This is what you would need to do once you get it here:

Chassis would need to pass beaming & torsional testing.
Need door side intrusion bars fitted to ADR specs.
If in QLD etc you would also need a fibreglass impact test.
Convert it to right-hand drive. Not sure about factory five, but they might offset the engine/tunnel to the right-hand side.
Pretty sure you would have to do your own engine/transmission mounts for LS1 or Boss 5.4.
Find an engineer that is happy to approve something like this.
Got through more drama than most with local transport authority
When I wrote that the above items would have to be addressed I was saying that having an imported chassis or a domestic chassis makes no difference to the engineer, the engineer still has to be satisfied - and it may be the case that there is some local overlay/regulation on top of the ADR.
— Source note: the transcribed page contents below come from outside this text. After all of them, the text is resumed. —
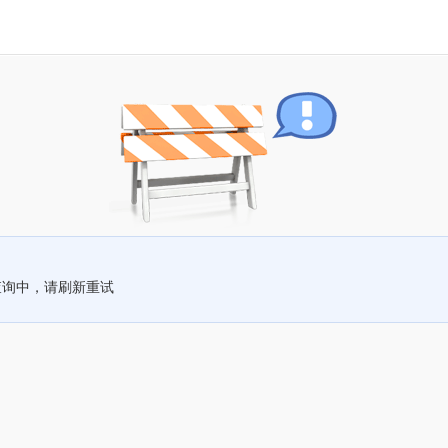
查询中，请刷新重试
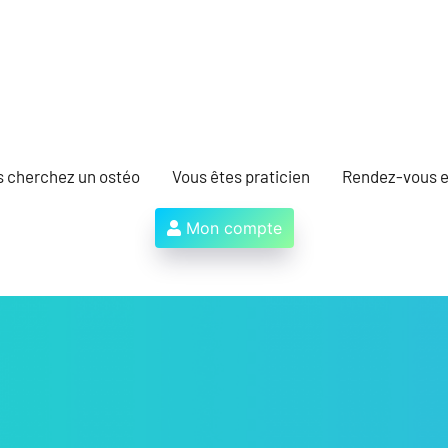
s cherchez un ostéo
Vous êtes praticien
Rendez-vous e
Mon compte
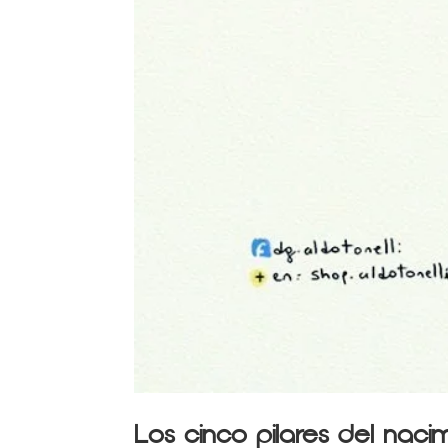
Los cinco pilares del nac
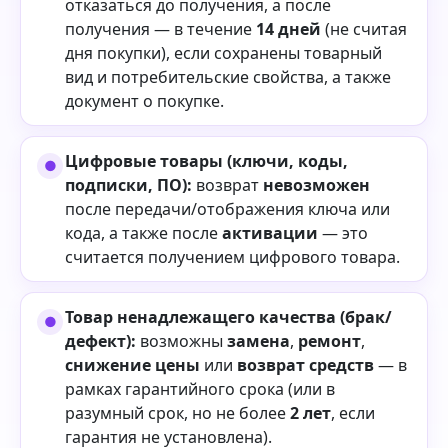
отказаться до получения, а после
получения — в течение
14 дней
(не считая
дня покупки), если сохранены товарный
вид и потребительские свойства, а также
документ о покупке.
Цифровые товары (ключи, коды,
подписки, ПО):
возврат
невозможен
после передачи/отображения ключа или
кода, а также после
активации
— это
считается получением цифрового товара.
Товар ненадлежащего качества (брак/
дефект):
возможны
замена
,
ремонт
,
снижение цены
или
возврат средств
— в
рамках гарантийного срока (или в
разумный срок, но не более
2 лет
, если
гарантия не установлена).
By way of example, I purchased a kit that someone else had given up on - the kit was in Perth. I rang RMC (took some time to find them) and they told me they knew the kit - the guy had been trying to offload it around the place, the chassis was the 'old single rail' not the 'new double rail' chassis and that it would never be legal for registration. So, not such a great start.

A short while later I'm at the engineer's, after looking it over he tells me the chassis is fine and that it will pass. I tell him about the conversation with the kit manufacturer, he tells me the ADR does not specify a torsional/beam number but rather that the chassis has to be (in the opinion of the engineer) suitable for the application.
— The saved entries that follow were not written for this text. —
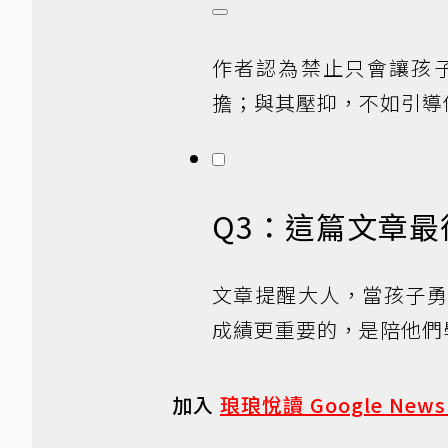
作者認為禁止只會讓孩
擔；與其壓抑，不如引導
Q3：這篇文章
文章提醒大人，當孩子
成績更重要的，是陪他們
加入
琅琅悅讀 Google New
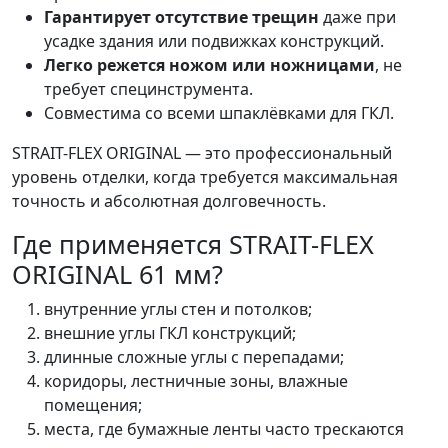
Гарантирует отсутствие трещин
даже при
усадке здания или подвижках конструкций.
Легко режется ножом или ножницами
, не
требует специнструмента.
Совместима со всеми шпаклёвками для ГКЛ.
STRAIT-FLEX ORIGINAL — это профессиональный
уровень отделки, когда требуется максимальная
точность и абсолютная долговечность.
Где применяется STRAIT-FLEX
ORIGINAL 61 мм?
внутренние углы стен и потолков;
внешние углы ГКЛ конструкций;
длинные сложные углы с перепадами;
коридоры, лестничные зоны, влажные
помещения;
места, где бумажные ленты часто трескаются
I think it is the case that the chassis would not have passed in Perth because they have a local requirement for a specific rigidity.
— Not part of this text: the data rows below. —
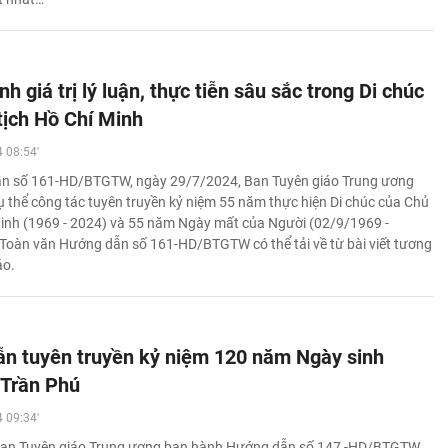
h giá trị lý luận, thực tiễn sâu sắc trong Di chúc
tịch Hồ Chí Minh
 08:54'
ẫn số 161-HD/BTGTW, ngày 29/7/2024, Ban Tuyên giáo Trung ương
 thể công tác tuyên truyền kỷ niệm 55 năm thực hiện Di chúc của Chủ
Minh (1969 - 2024) và 55 năm Ngày mất của Người (02/9/1969 -
Toàn văn Hướng dẫn số 161-HD/BTGTW có thể tải về từ bài viết tương
áo.
n tuyên truyền kỷ niệm 120 năm Ngày sinh
 Trần Phú
 09:34'
Ban Tuyên giáo Trung ương ban hành Hướng dẫn số 147 -HD/BTGTW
Similarly he sketches out the layout of the side intrusion - tells me what size steel to buy and how its all to be connected. Which bolt are to be what spec etc, etc, etc.

My experience is limited to one car, and ultimately I decided not to go the ICV route anyway, so maybe no-one should take too much notice - however - having been through the ringer of being told my car could never be registered and the hassle of collecting and manufacturing parts for assembly I still feel that the high base that you'll get for a build from an imported US kit makes a compelling argument.